Ironically, proceeds were also partly used for the refurbishment of the Skukuza abattoir, where most of the 14,629 elephant carcasses from culling operations between 1967 and 1997 were processed.
All the while, Africa’s elephant populations continued to decline.
How to Stop Poaching
In light of these deficiencies — and in light of elephants’ recently declared endangered status — the very reverse of actual conservation can be expected if any nation is again allowed to sell its ivory stockpiles. The cost of increased anti-poaching efforts required from the consequent increase in poaching will outweigh the benefit of any income from the sale of ivory stockpiles.
To stop poaching, all international and local trade must be stopped.

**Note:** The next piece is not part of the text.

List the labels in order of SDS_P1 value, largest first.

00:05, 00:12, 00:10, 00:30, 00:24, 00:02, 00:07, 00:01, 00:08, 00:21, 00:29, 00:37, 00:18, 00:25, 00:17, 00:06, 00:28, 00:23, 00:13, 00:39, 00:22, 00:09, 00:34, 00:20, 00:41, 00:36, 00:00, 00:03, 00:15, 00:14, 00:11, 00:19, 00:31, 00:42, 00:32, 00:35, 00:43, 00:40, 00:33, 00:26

Repeating this failed experiment will send a message that it is acceptable to trade in ivory. Ivory carving outlets in China will re-open and demand for ivory will be stimulated. The demand for ivory in an increasingly wealthy and better-connected Asia will quickly outstrip legal supply and poaching will increase.
Meanwhile, the management of a legal ivory trade requires strong systems of control at every point in the commodity chain to ensure that illegal ivory is not laundered into the legal market. With recalcitrant Japan continuing to ignore CITES, “untransparent” Namibia “losing tolerance” with CITES, and Zimbabwe ranking 157 out of 179 on the corruption perceptions index, not even the basics for controlled trade are in place.
Therefore, aside from the strong theoretical economic arguments against renewed one-off sales, the practical arguments are perhaps even stronger: If international ivory and rhino horn sales ever again become legal, the cost to protect elephants will skyrocket and these culturally valuable animals will plunge into decline — and possibly extinction.